De la lumière, de la réflexion, des livres et de la gastronomie. Un quotidien synonyme d’idéal. Une ville si plaisante à découvrir et d’où nous avons ramené ces belles adresses.

Nos endroits coups de coeur:

il Palazzo dell’Archiginnasio, siège de l’université de Bologne. À l’intérieur le théatre anatomique en bois de cèdre et sapin du  17ème siècle fut le lieu des expérimentations de la faculté de médecine.

La Pinacothèque nationale, le musée principal de la ville renferme des oeuvres de l’école bolonaise, et un tableau de Giotto bien singulier. L’intérieur des galeries conçu par Leone Pancaldi est un beau témoignage de l’architecture moderne italienne: les lignes sont pures et intelligentes. Les matériaux nobles traversent le temps en prenant une belle patine.

Restaurants:

lors de notre visite, un mythe s’est effondré. Les pâtes à la bolognaise n’existent pas là-bas (alors que partout ailleurs si). Il s’agit en fait de tagliatelle al ragù, qui résument parfaitement la cuisine Emilienne : grasses, savoureuses et pleine de texture. Dégustations réussies de jambons crus, fromages, tortellini et autres pâtes chez Al Pappagallo, All’Osteria Bottega ou à la trattoria Serghei (trois bonnes adresses de cuisine traditionnelles).

L’intérieur du Pappagallo
Un nuage de jambon cru, des copeaux de parmesan et des artichauts croquants chez Al Pappagallo
la pasta al ragù. L’un des secrets de la recette consiste à utiliser en guise de viande, à la fois du boeuf et du veau

Pour déjeuner copieusement et sainement avant/après la visite du musée d’art contemporain (le MAMbo), nous vous recommandons le restaurant-café du rez de chaussée, le Ex Forno del Pane. Confortable à souhait et le week-end, brunch à volonté très prisé par les Bolognesi.

le généreux brunch de l’Ex Forno del Pane

Shopping:

On ne peut repartir de Bologne sans ramener des livres, et des spécialités locales. Les deux se trouvent au même endroit: à la (géniale) librairie-osteria-café Eataly où sur plusieurs niveaux, les livres, les jambons, les bouteilles de vin sont généreusement mis à votre portée (on peut même lire sur place les livres à vendre avec un verre de vin à la main).

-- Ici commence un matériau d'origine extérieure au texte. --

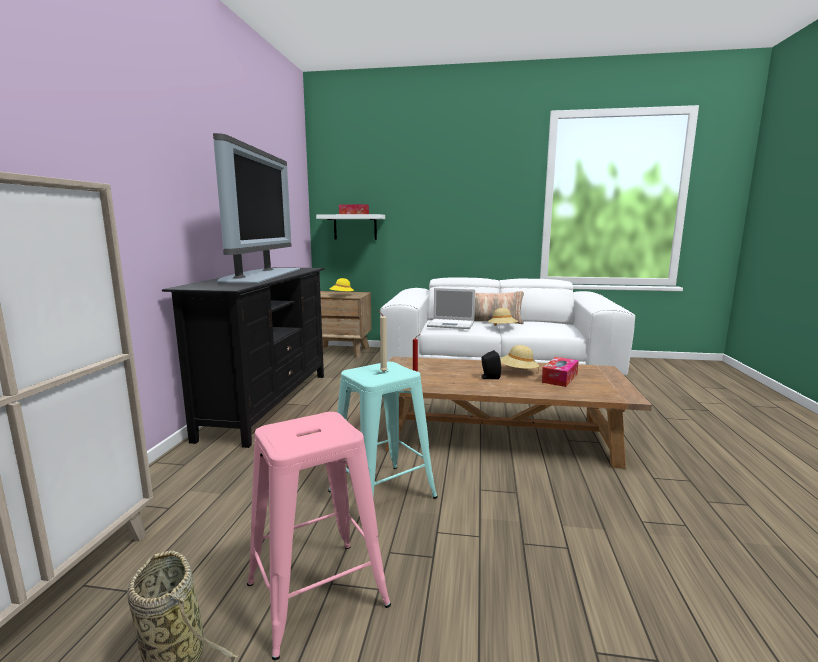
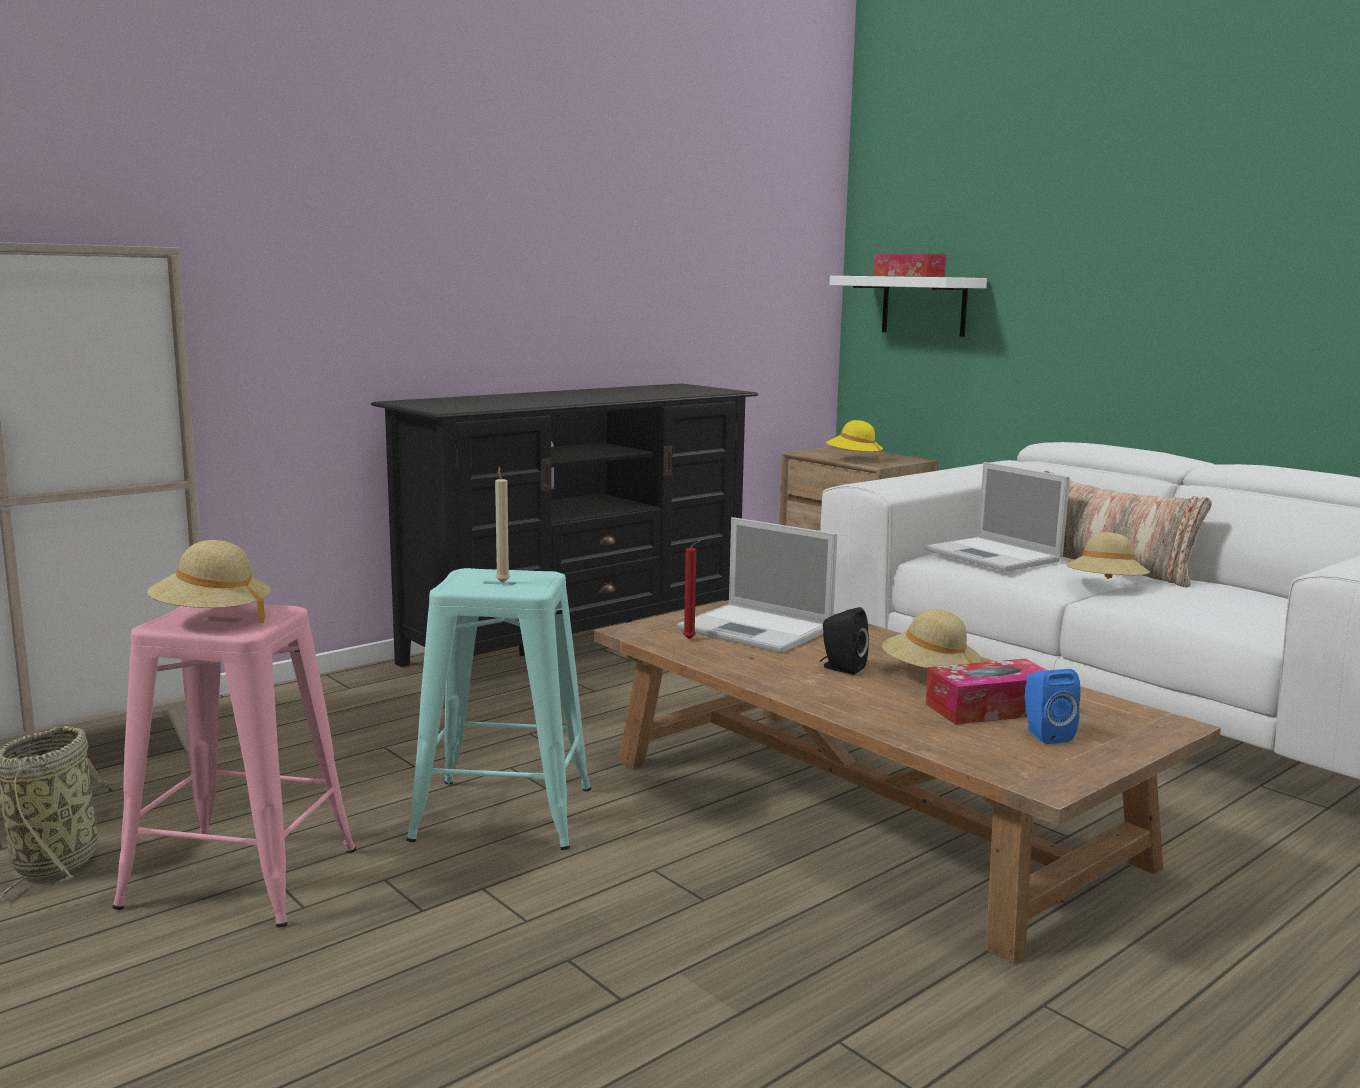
camera: 40 degrees right, 0 degrees up
(260, 275) = (582, 395): television -> none
(304, 433) = (212, 618): none -> beige hat
(428, 371) = (758, 630): none -> laptop
(591, 382) = (1044, 735): none -> blue speaker

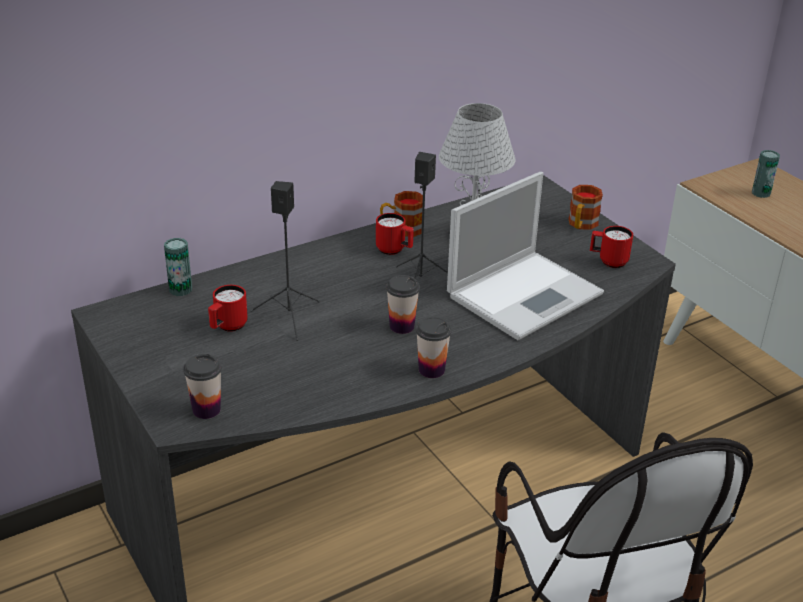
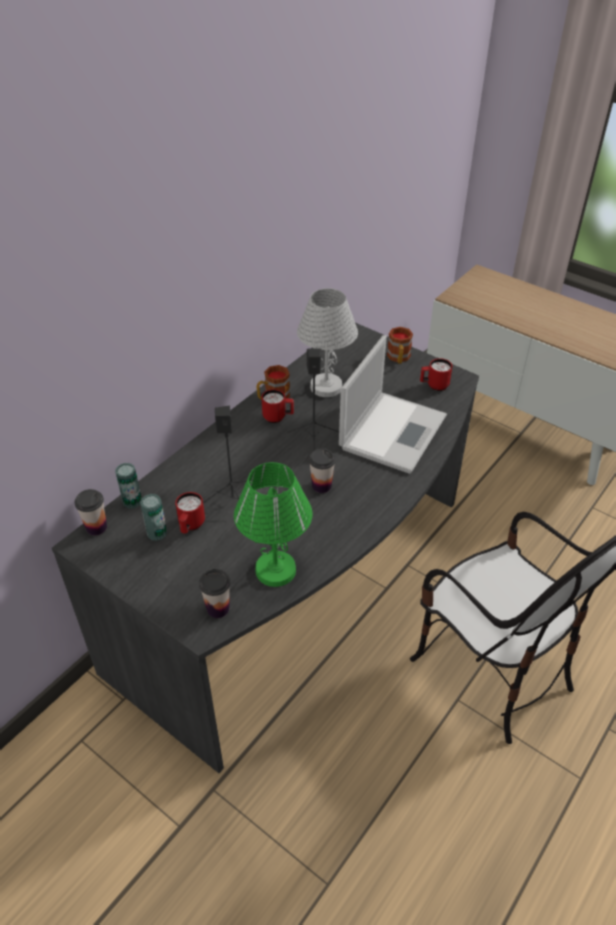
camera: 20 degrees left, 10 degrees up
(294, 392) = (275, 571): none -> green table lamp
(431, 370) = (364, 518): cup -> cup (96, 527)
(761, 193) = (492, 295): can -> can (157, 533)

Eataly se trouve dans le quartier Mercato di Mezzo, où sont concentrés sur quelques rues  les meilleurs commerces de bouche de la ville (traiteurs, maraîchers, fromagers, boulangers etc.). Le Mercato di Mezzo provoque un étourdissant mélange de couleurs, de saveurs et d’odeurs. Les plus belles adresses de ce paradis gastronomique sont Tamburini (un traiteur qui sert également 200 vins différents à déguster au verre), l’illustre et ancienne boulangerie Atti Panificio et la charcuterie Simoni.  En dehors du quartier, la sélection de l’Enoteca Italiana ravira les amateurs de vins (dégustation sur place ou à emporter).

dans le Mercato di Mezzo

Hôtels:  

Bien sûr il y a le magnifique I Portici Hôtel, un palazzo réhabilité, immaculé, à l’intérieur ponctué de nombreux détails d’origine (très belles fresques et plafonds). Les chambres y seraient (d’après nos espions) confortables, le service impeccable (checker les offres spéciales sur leur site ci-dessous).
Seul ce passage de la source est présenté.